Genie+: The New vs. The Old
This is the first in a series of posts about Genie+ and Individual Lightning Lane. Having used the new system, I have a lot to say about it – enough so that for those interested you can expect five or six of these to follow along with! Before commenting on the good versus the bad, the price versus the value, or the app issues versus the product issues I need to address the elephant in the room. No, not Dumbo – what I mean is the biggest issues with Genie+: it is not Fastpass+.
The first key difference everyone jumps to between the two is, of course, that Fastpass+ was free and Genie+ isn’t. This fact alone soured many to Genie+ from the second it was announced. I’ll admit, I’m not in that crowd. For several years now all signs pointed to Fastpass+ becoming a paid service. The two biggest indicators were Universal successfully having a paid line skip just down the road which was then combined with what was happening to standby lines – they were glacial. Nothing showed this quite as well as the period during the pandemic (especially when crowd levels were higher in the summer of 2021) when there was no line skipping service. Lines moved not just fast but perpetually. I visited Walt Disney World in early August of 2021 and it was shocking to say the least. At some rides, like the Kilimanjaro Safari, you could barely keep up! Even when a line was long, it was always moving. With Fastpass+ the standby lines never moved. So, between all of that, numerous park goers were predicting Fastpass+ would go paid – yet many of us were still shocked by the price. I’ll talk about it in one of those later posts…but the pricing actually isn’t unreasonable compared to the gate price (you can decide for yourself if the gate price is reasonable) – but it was a massive jump from free. I’ll go out on a limb and say that if Genie+ had premiered at $5 per person per day, folks would complain about the cost much less. Even if it later increased to $15 over the next few years, it would probably have been more palatable. It could also have been included in on-property stays (which feels like such an easy win for Disney) to hide the cost. But the sticker shock is very real with how Genie+ was rolled out.
The other issue is that Genie+ is an objectively worse product than Fastpass+. Every flaw in Genie+ makes you pause and say, “Was it like this with Fastpass+?” and in almost every case the answer is no. For Fastpass+:
- Would you have days you couldn’t get a pass for any rides? No, not really. Some days the selection was poor (especially for those trying to do same-day) but finding three passes was doable. With Genie+ it’s quite possible to only get one Lightning Lane in the day at someplace like Hollywood Studios.
- Were return times seemingly randomly assigned? No, you got to pick your return time and it didn’t change on you at any point in the selection process.
- Did you need to worry about picking a time you had other plans? No.
The list goes on and and on and I’ll highlight more of the issues in my other posts. The point is that FastPass+ was a mature product that had most of the kinks worked out years ago. Personally, I also think the stress factor of the two products shouldn’t be overlooked. FastPass+ was stressful to schedule. I recall waking up at the crack of dawn 30 or 60 days from my vacation to schedule – or rather to watch my wife schedule – our FastPasses and often fail to find the rides we wanted. But, by the time we went on vacation, that stress was gone. Genie+ makes that stress part of my vacation, starting at 7 a.m. every morning of the trip and coming around again every two hours after the park opens. A bad FastPass+ booking morning could ruin my day for sure, but I got over it before I was anywhere near Florida. A bad Genie+ morning can ruin my vacation, and that’s just terrible.

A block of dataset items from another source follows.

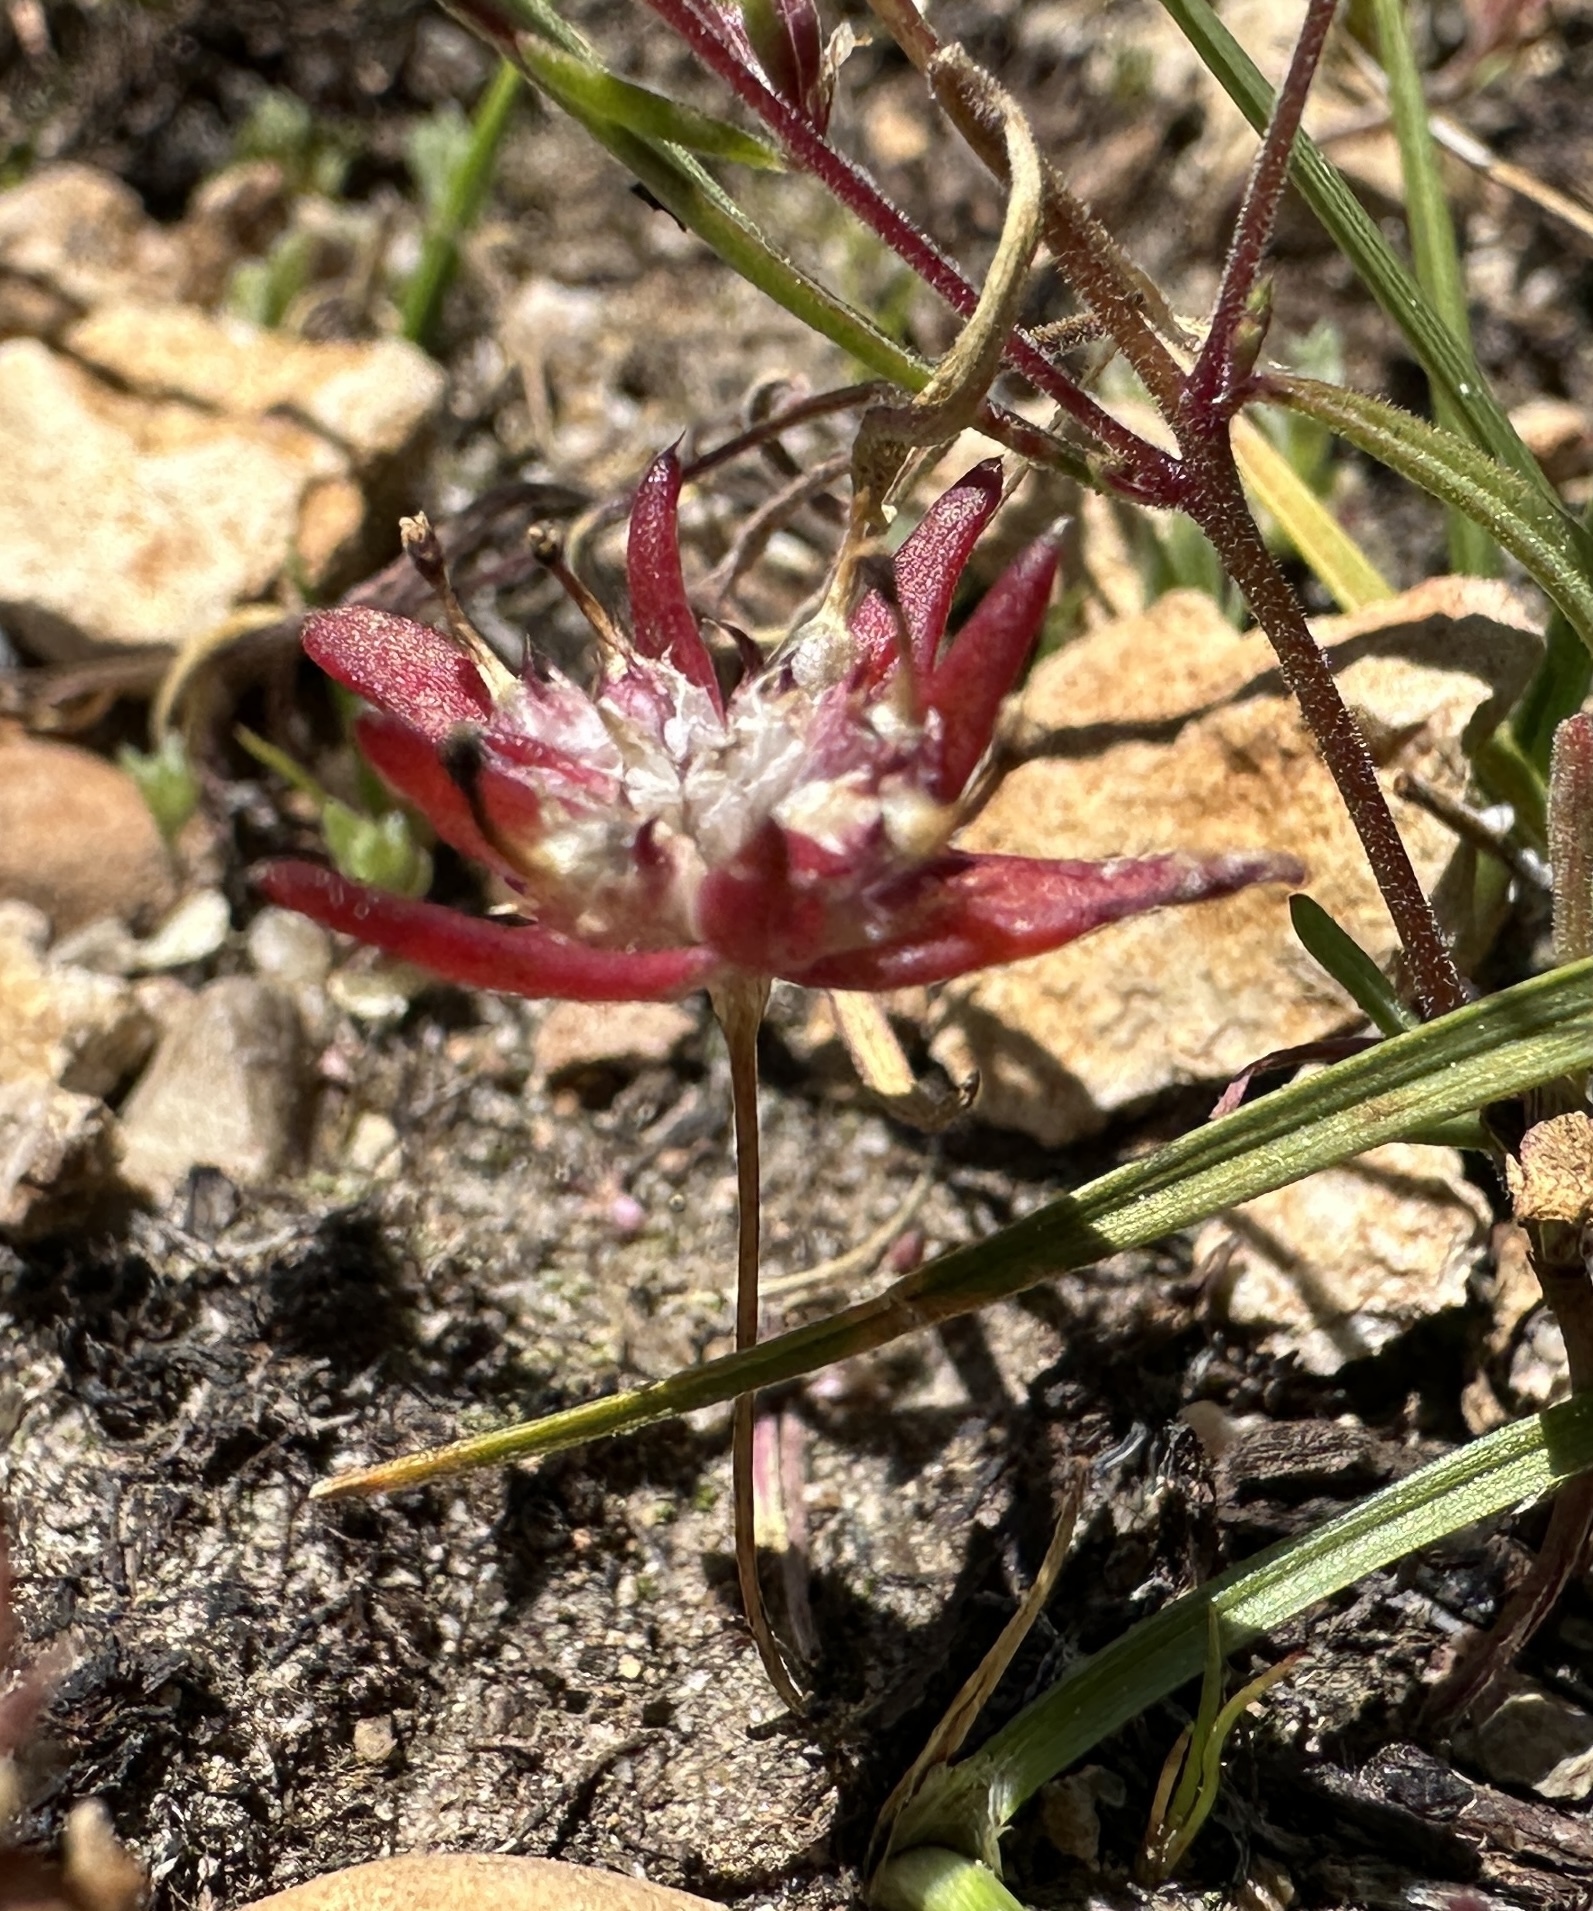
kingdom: Plantae
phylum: Tracheophyta
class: Magnoliopsida
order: Ericales
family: Polemoniaceae
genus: Gymnosteris
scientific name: Gymnosteris parvula
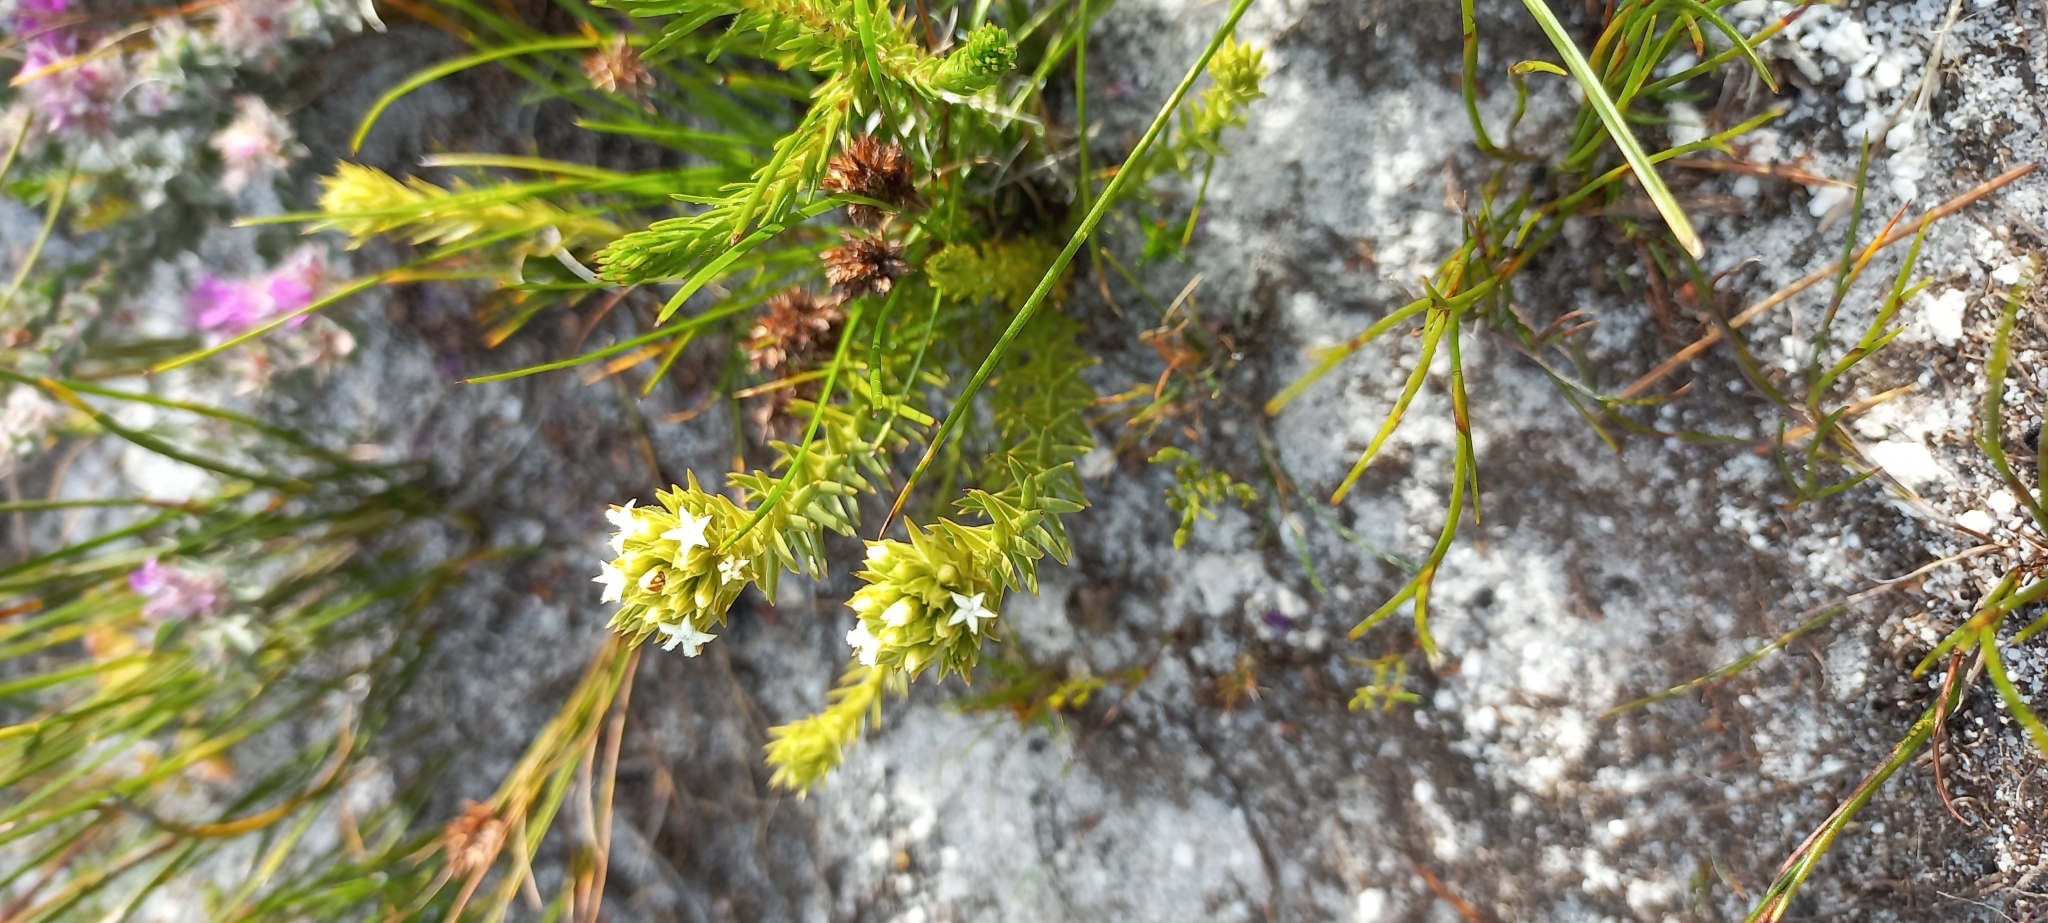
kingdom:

So, Genie+ launched with the one-two-punch of going from free to a high cost and downgrading the product substantially. Either of these on their own would be a poor experience; together they set Genie+ up for failure. The numbers reported make it clear that Genie+ is selling, but I have to wonder how long until word starts to get around. Worse, there is likely a growing number of “done with Disney”-ers because they feel Disney overcharged them for a terrible product. Disney tends to be expensive, but their model has always been that you get a level of product and service to match that higher price point. Charging more for less may create a momentary windfall, but will be hard pressed to maintain long term sales if the brand itself loses its value.